Tuesday 4/10 6:30-8:30 pm San Antonio Museum of Art, Galleries
Now that we have gained experience in the Museum, the Studio and Seminar, we return again to the Museum galleries, turning this time Renaissance painting. We will talk about the very word Renaissance. What is being reborn? What has the Renaissance retained from the ancients? Is there something they did not retain? What is novel or new in the Renaissance pictures we view? We will, look, discuss, and do composition sketches as we inquire together into these important questions.
Thursday 4/19 7:00-9:30 pm The Coppini Academy of Fine Art
Our Journey will then continue from this point to the Coppini Studio, and we will examine the phenomena of light and shade, chiaroscuro – what we have observed in paintings, participants will have the opportunity to try it themselves in drawing, as a way to enhance appreciation of what were are seeing, both in art and direct experience. What is light? How do we actually see light and shade?
Tuesday 4/24 6:30 – 8:30pm San Antonio Museum of Art, Stables
The final stage of our Journey together is a Socratic Discussion on a segment of Annie Dillard’s Pilgrim at Tinker Creek on Seeing. What is to see? The work provides a rich touchstone into a conversation on the subject, involving some final reflections on our own experience gained together over six weeks.
By weaving together Museum studies, the direct experience of Studio work, and deep Socratic conversation on rich texts, participants are sure to walk away from this experience with fresh eyes and open minds – and some new avenues of thought and feeling as it regards the millennia-old tradition of image-making.
The aim of this course: to offer the conditions and means for participants of all levels and backgrounds to discover, and participate in a process of seeing at the root of the tradition of representational art with historical origins in the Egyptians and extending down to the present day. This course is not an art history course: works of the past are used as springboards for learning about the way things appear to us today.

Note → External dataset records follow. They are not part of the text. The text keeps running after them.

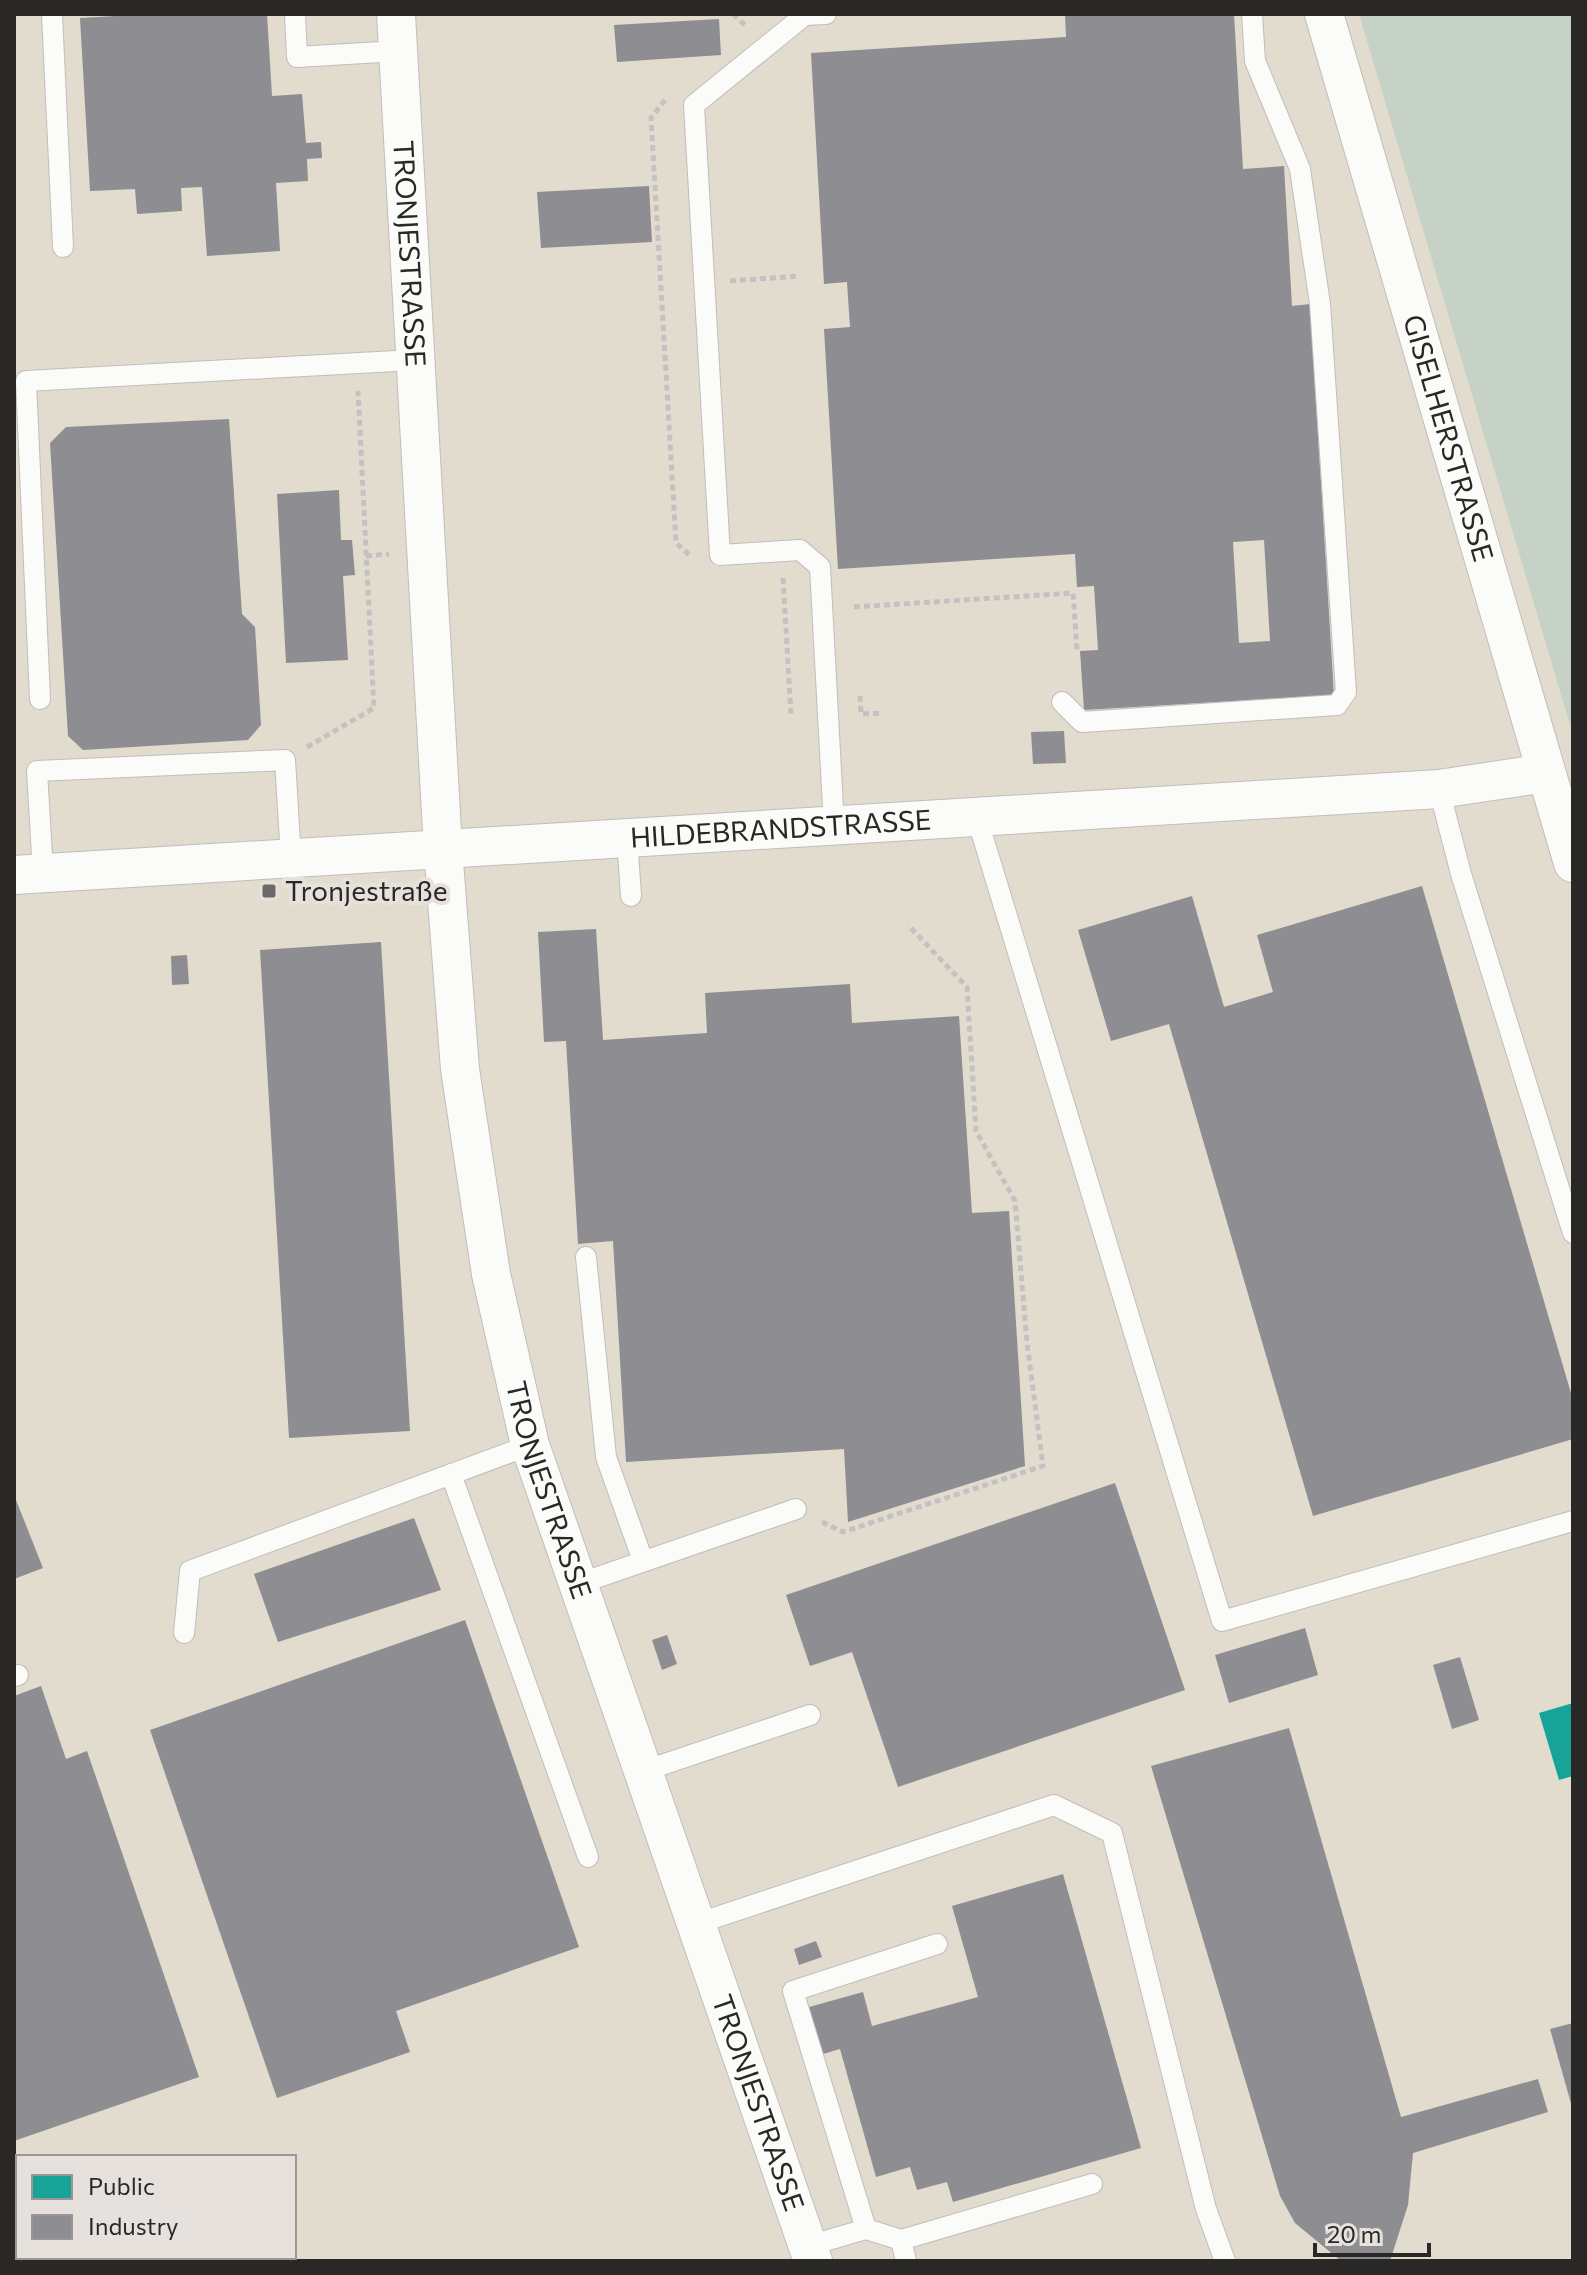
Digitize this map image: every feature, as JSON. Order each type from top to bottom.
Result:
[{"type":"street","name":"GISELHERSTRASSE","points":[[1324,14],[1573,863]]},
{"type":"street","name":"TRONJESTRASSE","points":[[397,32],[443,849],[460,1069],[491,1274],[530,1445],[581,1583],[811,2253]]},
{"type":"street","name":"HILDEBRANDSTRASSE","points":[[29,874],[1439,789],[1546,773]]},
{"type":"lane","points":[[52,14],[63,247]]},
{"type":"lane","points":[[295,14],[297,57],[397,32]]},
{"type":"lane","points":[[826,14],[805,15],[694,105],[720,555],[800,550],[820,567],[834,826]]},
{"type":"lane","points":[[1062,702],[1082,722],[1337,705],[1346,692],[1320,304],[1300,169],[1255,61],[1252,14]]},
{"type":"lane","points":[[40,699],[26,381],[414,360]]},
{"type":"lane","points":[[29,874],[37,771],[285,760],[291,858]]},
{"type":"lane","points":[[1439,789],[1461,874],[1573,1233]]},
{"type":"lane","points":[[977,818],[1222,1621],[1573,1521]]},
{"type":"lane","points":[[627,837],[631,896]]},
{"type":"lane","points":[[586,1257],[606,1457],[643,1561]]},
{"type":"lane","points":[[184,1633],[190,1571],[530,1445]]},
{"type":"lane","points":[[451,1474],[588,1857]]},
{"type":"lane","points":[[581,1583],[796,1509]]},
{"type":"lane","points":[[644,1771],[810,1715]]},
{"type":"lane","points":[[696,1924],[1054,1805],[1112,1833],[1206,2209],[1225,2261]]},
{"type":"lane","points":[[866,2229],[793,1991],[937,1944]]},
{"type":"lane","points":[[811,2253],[866,2229],[901,2240],[1092,2184]]},
{"type":"lane","points":[[901,2240],[906,2261]]},
{"type":"path","points":[[285,760],[374,708],[357,363]]},
{"type":"path","points":[[366,556],[382,554]]},
{"type":"path","points":[[782,569],[791,714]]},
{"type":"path","points":[[854,607],[1073,593],[1077,650]]},
{"type":"path","points":[[796,1509],[843,1532],[1043,1466],[1027,1343],[1015,1201],[976,1131],[967,987],[908,925]]},
{"type":"shaded area","points":[[14,14],[1573,14],[1573,2261],[14,2261]]},
{"type":"green space","points":[[1359,14],[1573,14],[1573,735]]},
{"type":"building: Public","points":[[1573,1703],[1573,1776],[1559,1780],[1539,1713]]},
{"type":"building: Industry","points":[[151,14],[267,14],[272,96],[302,94],[306,143],[321,142],[322,158],[307,159],[308,181],[276,183],[280,251],[207,256],[202,187],[181,188],[182,211],[137,214],[135,189],[90,191],[80,18]]},
{"type":"building: Industry","points":[[1065,14],[1234,14],[1243,169],[1284,166],[1292,306],[1310,304],[1334,695],[1084,710],[1080,651],[1098,650],[1094,586],[1077,587],[1075,554],[838,569],[824,329],[850,327],[847,282],[824,284],[811,53],[1066,37]],"holes":[[[1264,540],[1270,641],[1239,643],[1233,542]]]},
{"type":"building: Industry","points":[[719,19],[721,55],[617,62],[614,25]]},
{"type":"building: Industry","points":[[649,186],[652,242],[541,248],[537,192]]},
{"type":"building: Industry","points":[[229,419],[242,614],[255,627],[261,725],[248,740],[83,750],[68,736],[50,443],[66,427]]},
{"type":"building: Industry","points":[[339,490],[341,540],[352,540],[355,575],[343,576],[348,660],[286,663],[277,494]]},
{"type":"building: Industry","points":[[1064,731],[1066,763],[1033,764],[1031,732]]},
{"type":"building: Industry","points":[[1422,886],[1573,1400],[1573,1439],[1313,1516],[1169,1024],[1111,1041],[1078,930],[1192,896],[1224,1007],[1273,992],[1257,935]]},
{"type":"building: Industry","points":[[596,929],[603,1040],[707,1033],[705,993],[850,984],[852,1023],[959,1016],[972,1213],[1009,1211],[1025,1466],[848,1522],[844,1449],[626,1462],[613,1241],[578,1244],[566,1041],[544,1042],[538,932]]},
{"type":"building: Industry","points":[[381,942],[410,1431],[289,1438],[260,950]]},
{"type":"building: Industry","points":[[187,955],[189,984],[172,985],[171,956]]},
{"type":"building: Industry","points":[[1115,1483],[1185,1690],[898,1787],[852,1652],[810,1666],[786,1595]]},
{"type":"building: Industry","points":[[14,1495],[43,1568],[14,1579]]},
{"type":"building: Industry","points":[[414,1518],[441,1590],[278,1642],[254,1574]]},
{"type":"building: Industry","points":[[465,1620],[579,1947],[396,2011],[410,2052],[277,2098],[150,1730]]},
{"type":"building: Industry","points":[[1305,1628],[1318,1675],[1229,1703],[1215,1655]]},
{"type":"building: Industry","points":[[667,1635],[677,1664],[662,1670],[652,1640]]},
{"type":"building: Industry","points":[[1460,1657],[1479,1720],[1452,1729],[1433,1665]]},
{"type":"building: Industry","points":[[41,1686],[66,1759],[87,1751],[199,2077],[14,2141],[14,1696]]},
{"type":"building: Industry","points":[[1289,1728],[1401,2117],[1538,2079],[1548,2112],[1413,2153],[1408,2205],[1390,2261],[1341,2261],[1295,2223],[1280,2196],[1151,1766]]},
{"type":"building: Industry","points":[[1063,1874],[1141,2148],[953,2202],[947,2182],[917,2190],[910,2167],[876,2177],[840,2049],[823,2054],[809,2007],[863,1992],[872,2026],[978,1997],[952,1906]]},
{"type":"building: Industry","points":[[816,1941],[822,1957],[799,1965],[794,1949]]},
{"type":"building: Industry","points":[[1573,2023],[1573,2107],[1572,2107],[1550,2029]]},
{"type":"building: Industry","points":[[258,2259],[258,2261],[120,2261]]},
{"type":"place","name":"Tronjestraße","points":[[269,891]]}]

We will let the works themselves guide our seeing, our questioning and our conversations.
For the museum and studio practice, an approach to drawing/sketching will be presented as a means of reflection on experience, and as a way of peeling back our layers of preconceptions about what we think we are seeing. Engaging in all of the activities of this course, we are in a better position to be able to move from fixation on habitual ways of seeing, to a free relationship with one of the central and most vital experiences of our life.

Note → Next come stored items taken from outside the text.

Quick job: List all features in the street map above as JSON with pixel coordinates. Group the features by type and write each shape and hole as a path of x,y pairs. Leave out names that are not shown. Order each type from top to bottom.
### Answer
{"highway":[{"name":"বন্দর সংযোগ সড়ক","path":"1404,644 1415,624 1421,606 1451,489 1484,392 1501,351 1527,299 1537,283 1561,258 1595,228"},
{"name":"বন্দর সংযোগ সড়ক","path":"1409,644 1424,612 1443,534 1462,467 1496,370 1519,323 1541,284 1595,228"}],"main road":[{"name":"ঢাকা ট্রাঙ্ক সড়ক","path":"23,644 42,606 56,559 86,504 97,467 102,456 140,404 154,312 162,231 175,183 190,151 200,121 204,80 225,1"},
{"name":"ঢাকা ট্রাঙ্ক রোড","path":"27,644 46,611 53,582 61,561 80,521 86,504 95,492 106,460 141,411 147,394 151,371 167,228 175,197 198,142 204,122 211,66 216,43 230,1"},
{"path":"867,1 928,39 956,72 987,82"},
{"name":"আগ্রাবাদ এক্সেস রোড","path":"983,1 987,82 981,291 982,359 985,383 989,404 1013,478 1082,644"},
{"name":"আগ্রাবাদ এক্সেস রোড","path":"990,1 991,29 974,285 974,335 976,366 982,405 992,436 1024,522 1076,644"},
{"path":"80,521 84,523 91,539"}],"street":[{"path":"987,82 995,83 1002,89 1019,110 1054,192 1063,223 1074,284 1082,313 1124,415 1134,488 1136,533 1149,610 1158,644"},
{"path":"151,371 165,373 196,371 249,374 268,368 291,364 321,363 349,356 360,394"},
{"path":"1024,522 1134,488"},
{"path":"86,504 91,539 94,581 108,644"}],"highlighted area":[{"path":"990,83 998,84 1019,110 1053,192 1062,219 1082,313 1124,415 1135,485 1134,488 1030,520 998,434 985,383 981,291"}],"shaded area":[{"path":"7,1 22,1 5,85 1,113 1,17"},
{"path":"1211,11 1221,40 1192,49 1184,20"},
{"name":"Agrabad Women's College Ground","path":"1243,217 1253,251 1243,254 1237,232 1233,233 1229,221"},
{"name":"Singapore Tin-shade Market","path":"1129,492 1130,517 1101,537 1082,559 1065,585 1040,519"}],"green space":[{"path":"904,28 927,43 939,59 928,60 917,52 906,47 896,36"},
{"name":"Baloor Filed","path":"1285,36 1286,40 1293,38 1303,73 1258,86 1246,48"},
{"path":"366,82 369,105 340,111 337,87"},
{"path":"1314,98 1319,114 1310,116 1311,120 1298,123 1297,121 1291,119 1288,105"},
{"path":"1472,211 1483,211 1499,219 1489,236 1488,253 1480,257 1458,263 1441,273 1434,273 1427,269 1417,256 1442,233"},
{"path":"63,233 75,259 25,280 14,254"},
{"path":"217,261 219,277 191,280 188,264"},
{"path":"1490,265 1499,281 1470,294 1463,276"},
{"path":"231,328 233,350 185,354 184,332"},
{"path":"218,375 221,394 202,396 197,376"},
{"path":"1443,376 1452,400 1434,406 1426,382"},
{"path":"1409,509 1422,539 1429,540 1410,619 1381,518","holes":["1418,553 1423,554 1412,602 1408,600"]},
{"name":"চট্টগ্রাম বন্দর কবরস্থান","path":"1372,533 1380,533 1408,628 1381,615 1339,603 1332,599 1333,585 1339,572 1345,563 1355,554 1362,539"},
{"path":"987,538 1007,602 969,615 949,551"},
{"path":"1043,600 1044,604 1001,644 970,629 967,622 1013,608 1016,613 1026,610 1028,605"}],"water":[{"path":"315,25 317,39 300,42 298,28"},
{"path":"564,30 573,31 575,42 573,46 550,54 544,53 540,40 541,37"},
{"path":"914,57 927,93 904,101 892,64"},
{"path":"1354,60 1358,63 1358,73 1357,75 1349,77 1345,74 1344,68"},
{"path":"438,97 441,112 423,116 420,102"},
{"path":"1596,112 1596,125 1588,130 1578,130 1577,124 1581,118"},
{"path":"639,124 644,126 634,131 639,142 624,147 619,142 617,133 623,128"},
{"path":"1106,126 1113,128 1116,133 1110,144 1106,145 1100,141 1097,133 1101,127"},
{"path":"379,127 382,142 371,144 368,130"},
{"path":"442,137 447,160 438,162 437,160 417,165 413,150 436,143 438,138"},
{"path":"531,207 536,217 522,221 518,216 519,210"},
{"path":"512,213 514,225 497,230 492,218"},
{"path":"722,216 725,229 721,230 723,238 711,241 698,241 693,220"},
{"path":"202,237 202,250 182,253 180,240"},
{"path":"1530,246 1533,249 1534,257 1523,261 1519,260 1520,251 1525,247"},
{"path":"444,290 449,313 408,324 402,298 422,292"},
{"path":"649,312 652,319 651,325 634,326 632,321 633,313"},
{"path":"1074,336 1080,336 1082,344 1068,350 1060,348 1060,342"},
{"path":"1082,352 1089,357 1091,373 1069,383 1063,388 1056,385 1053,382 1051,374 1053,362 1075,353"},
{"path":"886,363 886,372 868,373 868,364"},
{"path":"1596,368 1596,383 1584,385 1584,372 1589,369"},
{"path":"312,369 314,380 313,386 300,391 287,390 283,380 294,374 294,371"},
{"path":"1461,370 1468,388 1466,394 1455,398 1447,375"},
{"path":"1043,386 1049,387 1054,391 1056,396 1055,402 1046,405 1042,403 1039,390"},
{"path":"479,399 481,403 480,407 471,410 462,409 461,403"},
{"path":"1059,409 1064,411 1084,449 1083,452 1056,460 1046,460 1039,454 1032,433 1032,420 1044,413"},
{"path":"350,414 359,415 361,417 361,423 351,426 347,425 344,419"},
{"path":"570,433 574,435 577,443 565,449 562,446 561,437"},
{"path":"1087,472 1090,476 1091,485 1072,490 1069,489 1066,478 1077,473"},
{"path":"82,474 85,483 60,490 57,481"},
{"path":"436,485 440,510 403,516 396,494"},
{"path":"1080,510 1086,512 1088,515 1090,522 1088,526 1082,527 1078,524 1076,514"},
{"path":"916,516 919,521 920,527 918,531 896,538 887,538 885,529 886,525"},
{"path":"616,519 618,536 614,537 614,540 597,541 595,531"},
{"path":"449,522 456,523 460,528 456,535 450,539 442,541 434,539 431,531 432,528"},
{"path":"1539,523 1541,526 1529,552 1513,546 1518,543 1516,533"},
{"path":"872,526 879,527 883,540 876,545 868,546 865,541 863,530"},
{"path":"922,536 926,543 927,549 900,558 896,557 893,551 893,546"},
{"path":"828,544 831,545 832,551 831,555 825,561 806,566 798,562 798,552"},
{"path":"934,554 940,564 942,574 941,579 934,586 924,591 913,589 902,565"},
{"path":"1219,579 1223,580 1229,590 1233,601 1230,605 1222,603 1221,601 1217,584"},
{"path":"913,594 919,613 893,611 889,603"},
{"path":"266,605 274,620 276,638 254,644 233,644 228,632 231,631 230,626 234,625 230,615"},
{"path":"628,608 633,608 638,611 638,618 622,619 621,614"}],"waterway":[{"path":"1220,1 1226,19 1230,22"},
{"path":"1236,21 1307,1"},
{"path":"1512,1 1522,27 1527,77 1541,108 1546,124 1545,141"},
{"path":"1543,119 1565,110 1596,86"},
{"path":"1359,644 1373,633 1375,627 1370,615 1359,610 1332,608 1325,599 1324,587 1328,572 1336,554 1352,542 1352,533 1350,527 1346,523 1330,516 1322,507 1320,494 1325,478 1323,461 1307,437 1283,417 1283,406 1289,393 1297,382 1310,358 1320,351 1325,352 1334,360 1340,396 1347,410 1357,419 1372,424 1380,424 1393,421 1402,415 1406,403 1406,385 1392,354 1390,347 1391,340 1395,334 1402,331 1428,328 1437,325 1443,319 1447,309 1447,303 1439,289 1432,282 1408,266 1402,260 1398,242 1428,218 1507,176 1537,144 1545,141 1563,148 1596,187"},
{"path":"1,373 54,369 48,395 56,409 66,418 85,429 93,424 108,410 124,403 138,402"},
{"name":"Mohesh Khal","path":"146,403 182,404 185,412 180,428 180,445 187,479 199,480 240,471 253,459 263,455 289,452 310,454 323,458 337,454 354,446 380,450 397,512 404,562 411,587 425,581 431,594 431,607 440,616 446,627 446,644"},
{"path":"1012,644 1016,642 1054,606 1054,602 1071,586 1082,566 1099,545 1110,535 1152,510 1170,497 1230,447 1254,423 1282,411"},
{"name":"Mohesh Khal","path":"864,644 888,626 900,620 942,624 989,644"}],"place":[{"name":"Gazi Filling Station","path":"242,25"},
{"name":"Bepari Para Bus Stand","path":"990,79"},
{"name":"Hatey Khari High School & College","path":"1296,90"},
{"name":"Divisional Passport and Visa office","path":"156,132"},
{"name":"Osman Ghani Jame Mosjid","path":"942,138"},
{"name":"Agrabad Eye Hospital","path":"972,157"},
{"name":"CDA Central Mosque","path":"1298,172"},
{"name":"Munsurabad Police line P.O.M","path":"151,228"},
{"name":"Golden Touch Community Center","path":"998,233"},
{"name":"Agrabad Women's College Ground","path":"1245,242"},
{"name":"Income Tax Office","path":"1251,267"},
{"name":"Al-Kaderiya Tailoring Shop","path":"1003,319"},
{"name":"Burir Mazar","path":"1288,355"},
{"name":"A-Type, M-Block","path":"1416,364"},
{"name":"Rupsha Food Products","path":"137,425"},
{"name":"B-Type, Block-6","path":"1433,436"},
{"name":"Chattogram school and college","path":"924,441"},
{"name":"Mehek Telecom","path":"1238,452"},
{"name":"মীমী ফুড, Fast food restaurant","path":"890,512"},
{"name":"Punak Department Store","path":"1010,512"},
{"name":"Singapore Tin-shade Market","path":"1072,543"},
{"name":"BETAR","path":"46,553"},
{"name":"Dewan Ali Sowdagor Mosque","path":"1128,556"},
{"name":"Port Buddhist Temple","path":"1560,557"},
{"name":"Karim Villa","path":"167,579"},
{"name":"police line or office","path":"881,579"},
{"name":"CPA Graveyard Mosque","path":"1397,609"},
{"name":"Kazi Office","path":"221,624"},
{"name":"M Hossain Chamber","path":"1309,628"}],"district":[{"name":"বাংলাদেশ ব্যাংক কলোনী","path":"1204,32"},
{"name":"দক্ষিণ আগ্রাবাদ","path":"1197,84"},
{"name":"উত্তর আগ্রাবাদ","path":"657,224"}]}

No prior special artistic experience is required to join this course. All that is required is a desire and readiness to launch into learning. This is great opportunity for folks who have never set foot in a studio before, but who would love a safe, approachable and accessible way to pick up a drawing pad and try their hand at it. There is no finer place to try it out than at the Coppini Academy, San Antonio’s artistic gem and “Best Kept Art Secret”!
About the Seminar Leader/Instructor:
David Saussy, co-founder, President and seminar leader of Symposium Great Books Institute, graduated with a B.A. and an M.A. from St. John’s College in Santa Fe and Annapolis. He taught English and Philosophy to high school Juniors and Seniors for five years, and currently works with his wife in creating unique and meaningful learning opportunities for adults not only in the Liberal Arts, but in the Sacred Arts. Most recently, David had a piece of art selected for the 2017 Annual San Antonio Artist League Exhibition in King Williams, San Antonio. David is a student of acclaimed classical realist artist Tony Ryder of Santa Fe NM.